Archiv


Rhythmus der Bauchspeicheldrüse

Medizin. - Bei dem Begriff Anatomie fällt der Gedanke schnell auf Bilder von Knochen, Muskeln, Blutgefäßen und Organen. Doch längst ist der medizinische Fachbereich viel tiefer in das Detail gestiegen und widmet sich feinsten Strukturen bis hinunter auf molekulare Ebene. Daher überrascht auch nicht, wenn sich Schwerpunkte der 97. Versammlung der "Anatomischen Gesellschaft" in Halle beispielsweise der interzellulären Kommunikation oder der Chronoendokrinologie - der Frage, wie Hormone unseren Tag- Nacht-Rhythmus beeinflussen - widmen.

    Ein entscheidender Taktgeber für den Einklang der Stoffwechselprozesse mit dem täglichen 24-Stunden-Rhythmus Stoffwechselprozesse in unserem Körper ist das Hormon Melatonin. Gebildet wird der Botenstoff in der Zirbeldrüse, der so genannten Epiphyse, und gelangt von dort in die Blutbahn. Auf diesem Weg wandert das Hormon zu all jenen Zellen, die seine Information mittels passenden Rezeptoren interpretieren können. Solche Zellen, so nahmen Mediziner bislang an, existierten ausschließlich im Gehirn. Professor Elmar Peschke, Anatom an der Martin-Luther-Universität in Halle entdeckte jetzt Melatoninrezeptoren an einer ganz anderen Stelle - in der Bauchspeicheldrüse: "Dieses wichtige Hormon, das zur Mechanistik unserer inneren Uhr gehört, nimmt offenbar entscheidenden Einfluss auch auf die Insulinsekretion." Über den so genannten Melatonin-1A-Rezeptor dämpfe der Botenstoff die Freisetzung des Blutzuckerregulators Insulin.

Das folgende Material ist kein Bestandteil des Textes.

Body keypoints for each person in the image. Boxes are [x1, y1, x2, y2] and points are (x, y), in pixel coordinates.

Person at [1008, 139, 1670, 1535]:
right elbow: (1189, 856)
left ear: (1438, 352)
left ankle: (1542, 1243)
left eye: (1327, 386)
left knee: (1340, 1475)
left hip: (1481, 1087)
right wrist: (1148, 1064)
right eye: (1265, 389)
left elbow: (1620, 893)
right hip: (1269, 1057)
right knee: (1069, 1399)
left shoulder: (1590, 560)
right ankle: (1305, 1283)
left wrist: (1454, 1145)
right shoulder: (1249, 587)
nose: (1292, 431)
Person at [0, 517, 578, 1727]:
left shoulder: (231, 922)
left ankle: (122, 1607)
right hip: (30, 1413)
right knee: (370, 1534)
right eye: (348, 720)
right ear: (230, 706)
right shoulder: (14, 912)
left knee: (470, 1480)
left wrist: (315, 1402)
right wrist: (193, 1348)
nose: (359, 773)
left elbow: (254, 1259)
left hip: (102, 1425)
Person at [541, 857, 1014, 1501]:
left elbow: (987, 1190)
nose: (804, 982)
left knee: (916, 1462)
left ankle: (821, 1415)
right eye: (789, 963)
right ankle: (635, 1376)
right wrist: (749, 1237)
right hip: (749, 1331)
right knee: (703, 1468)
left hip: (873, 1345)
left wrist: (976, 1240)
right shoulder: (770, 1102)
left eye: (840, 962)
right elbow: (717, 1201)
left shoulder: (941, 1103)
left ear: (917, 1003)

    Bislang gingen Wissenschaftler davon aus, allein die Nahrungsaufnahme steuere die Insulinproduktion. Sobald wir essen, wird über einen Reflexbogen vom Dünndarm die Bauchspeicheldrüse informiert und beginnt mit der Ausschüttung von Insulin, das dann für die Einlagerung der Glukose in die Muskeln sorgt. Doch das Melatonin sorgt für ein Auf und Ab des Insulinspiegels unabhängig von Essen und Trinken, fanden die Hallenser Wissenschaftler heraus: "Als bei Versuchspersonen die Blutglukose über Infusionen konstant gehalten wurde, zeigte sich, dass in den Nachstunden, wenn der Melatoninspiegel hoch ist, der Insulinspiegel niedrig eingestellt ist, während es sich am Tag genau umgekehrt verhält." Eine zweite Überraschung erbrachten Experimente an isolierten Insulinzellen in der Petrischale: Sie zeigten selbst einen eigenständigen Aktivitätsrhythmus, ganz unabhängig von dem Einfluss des Melatonins, berichtet Peschke: "Dabei unterliegt die Insulinproduktion einem Rhythmus zwischen 22 bis 26 Stunden."

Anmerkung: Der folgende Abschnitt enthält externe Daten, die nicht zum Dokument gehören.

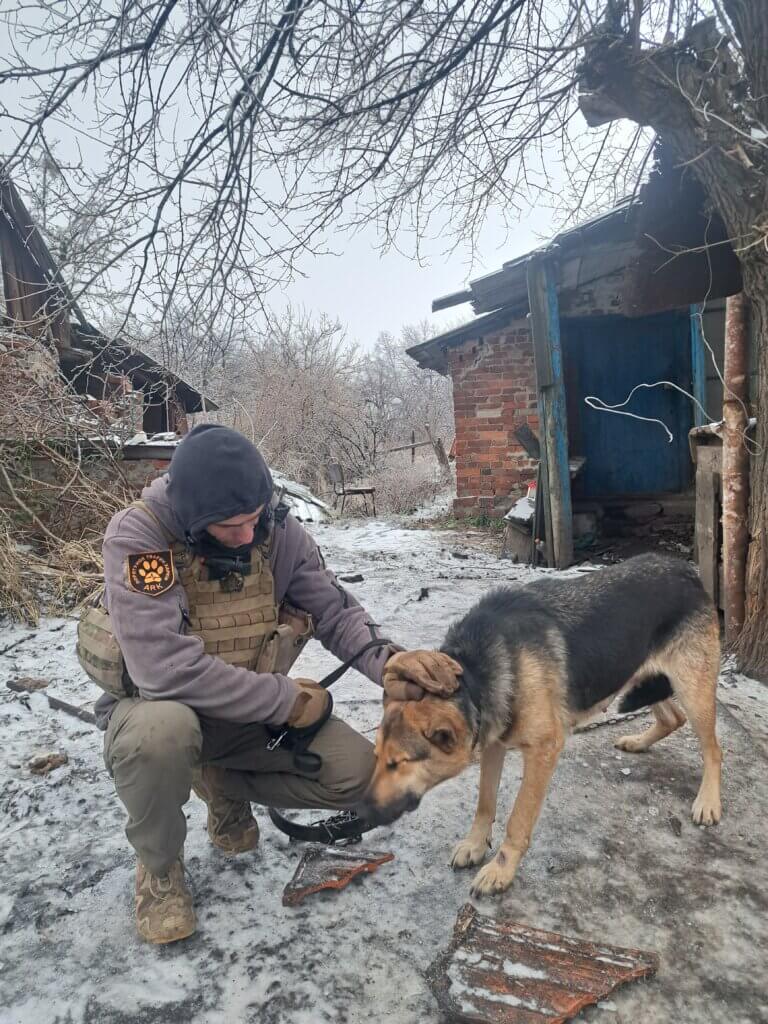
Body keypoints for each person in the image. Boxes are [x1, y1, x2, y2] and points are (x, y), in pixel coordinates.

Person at [77, 424, 459, 944]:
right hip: (156, 711)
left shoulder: (275, 529)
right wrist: (286, 700)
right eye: (230, 527)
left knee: (359, 777)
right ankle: (161, 870)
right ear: (192, 519)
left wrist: (389, 662)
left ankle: (220, 783)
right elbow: (161, 670)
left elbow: (332, 610)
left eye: (254, 519)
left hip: (245, 718)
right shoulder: (139, 535)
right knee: (160, 735)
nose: (247, 535)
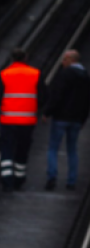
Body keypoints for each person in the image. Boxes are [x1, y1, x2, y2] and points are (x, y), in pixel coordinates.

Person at [0, 48, 46, 191]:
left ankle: (6, 180)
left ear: (12, 59)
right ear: (26, 58)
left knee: (6, 148)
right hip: (27, 121)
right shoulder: (35, 74)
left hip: (8, 120)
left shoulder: (4, 74)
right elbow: (43, 97)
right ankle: (19, 179)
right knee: (22, 149)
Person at [44, 50, 90, 190]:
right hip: (76, 119)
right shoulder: (86, 77)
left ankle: (52, 177)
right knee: (72, 150)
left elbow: (57, 95)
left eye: (64, 59)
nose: (62, 62)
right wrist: (83, 119)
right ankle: (71, 181)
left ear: (71, 60)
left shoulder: (64, 75)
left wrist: (47, 112)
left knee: (53, 148)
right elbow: (87, 100)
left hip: (61, 117)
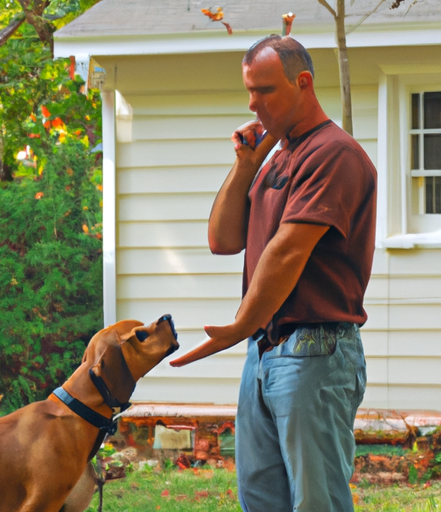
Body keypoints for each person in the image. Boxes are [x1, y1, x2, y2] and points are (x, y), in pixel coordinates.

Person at [171, 34, 377, 512]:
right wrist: (246, 165)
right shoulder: (275, 158)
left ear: (302, 82)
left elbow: (288, 251)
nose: (253, 103)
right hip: (264, 353)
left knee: (315, 502)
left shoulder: (334, 154)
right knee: (261, 499)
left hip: (315, 351)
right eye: (249, 91)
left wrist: (240, 325)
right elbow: (222, 240)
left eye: (265, 90)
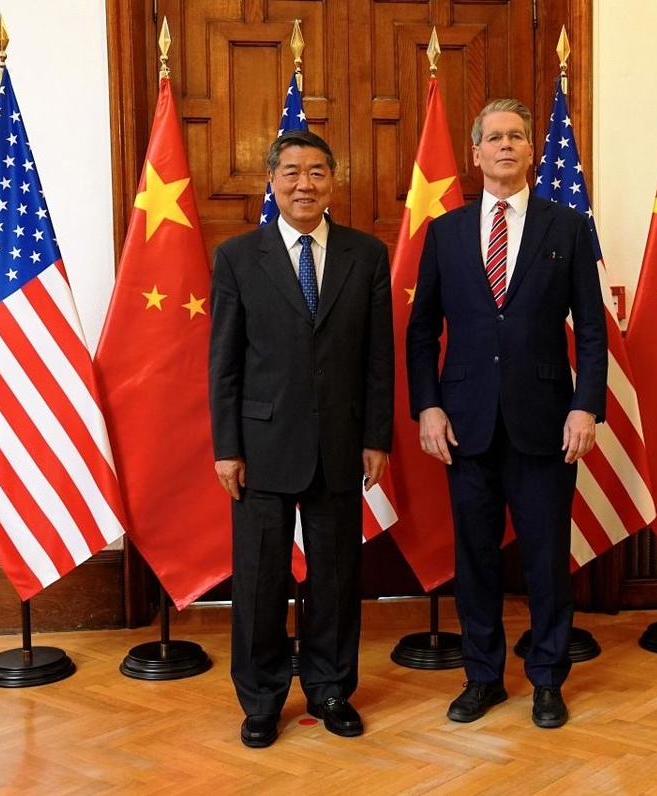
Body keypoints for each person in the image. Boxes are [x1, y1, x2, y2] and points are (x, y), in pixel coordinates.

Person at [405, 99, 607, 729]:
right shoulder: (444, 232)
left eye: (516, 136)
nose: (505, 146)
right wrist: (428, 407)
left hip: (546, 420)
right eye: (493, 137)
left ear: (531, 151)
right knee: (477, 559)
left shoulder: (567, 228)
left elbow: (594, 333)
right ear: (475, 153)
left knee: (547, 559)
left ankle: (547, 680)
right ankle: (483, 677)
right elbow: (420, 334)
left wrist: (586, 408)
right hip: (463, 423)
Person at [208, 129, 394, 748]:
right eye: (291, 172)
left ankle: (332, 689)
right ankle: (261, 700)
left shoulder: (365, 256)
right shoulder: (238, 257)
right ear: (271, 181)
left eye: (316, 172)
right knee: (259, 579)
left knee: (336, 577)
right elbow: (225, 363)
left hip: (342, 443)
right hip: (260, 447)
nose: (303, 184)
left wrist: (377, 437)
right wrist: (226, 448)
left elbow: (377, 360)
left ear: (332, 181)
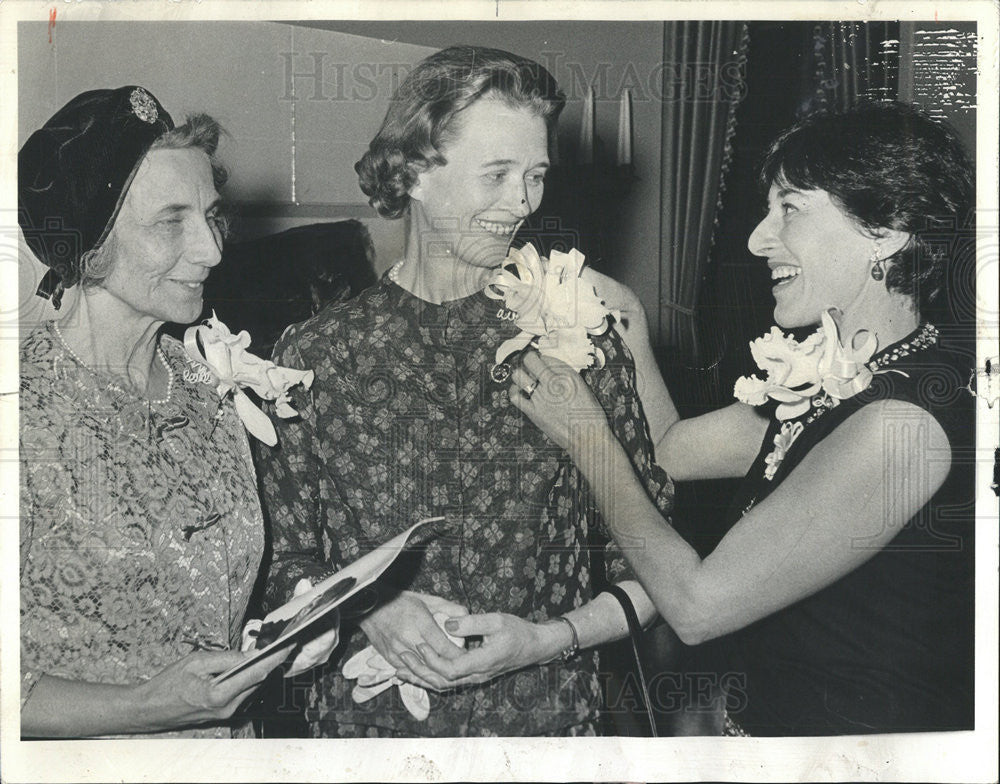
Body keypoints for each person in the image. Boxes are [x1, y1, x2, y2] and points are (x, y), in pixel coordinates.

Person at [512, 102, 976, 735]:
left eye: (790, 208)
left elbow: (698, 606)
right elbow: (671, 450)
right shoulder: (847, 368)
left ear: (887, 229)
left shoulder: (902, 425)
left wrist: (588, 439)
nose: (758, 238)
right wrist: (627, 323)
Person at [256, 46, 672, 737]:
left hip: (546, 731)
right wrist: (366, 605)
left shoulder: (575, 338)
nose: (523, 202)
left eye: (536, 175)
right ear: (415, 171)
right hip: (371, 741)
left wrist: (550, 639)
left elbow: (658, 567)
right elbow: (279, 558)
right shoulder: (316, 357)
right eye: (498, 174)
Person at [17, 87, 327, 738]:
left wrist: (275, 644)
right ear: (90, 242)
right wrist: (151, 705)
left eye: (211, 216)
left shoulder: (200, 378)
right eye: (171, 221)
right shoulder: (22, 411)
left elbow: (199, 604)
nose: (212, 250)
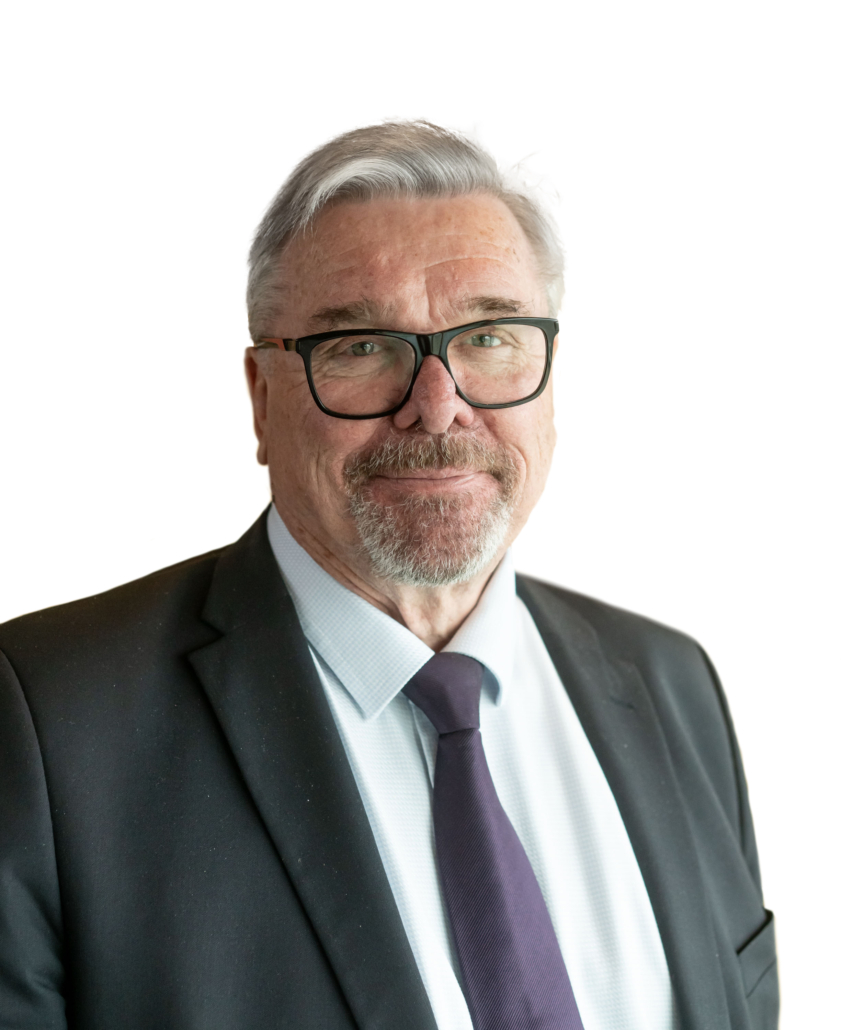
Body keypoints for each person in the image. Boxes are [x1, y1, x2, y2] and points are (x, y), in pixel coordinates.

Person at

    Gaben die Mediziner etwas von dem Zeithormon auf die Zellen, dann blieb der 24 Stunden Turnus zwar erhalten, verschob sich aber etwas. Die isolierten Zellen in der Petrischale reagieren also genauso wie der gesamte Organismus auf eine Zeitverschiebung, wie etwa einem Jetlag. Daraus schlussfolgert Professor Elmar Peschke, dass der Rhythmus in den Langerhansschen Inseln, in denen die Insulinfabriken sitzen, selbst generiert werde. Inwieweit die Erkenntnisse der Anatomen für die Diabetes-Therapie genutzt werden kann, ist aber noch offen.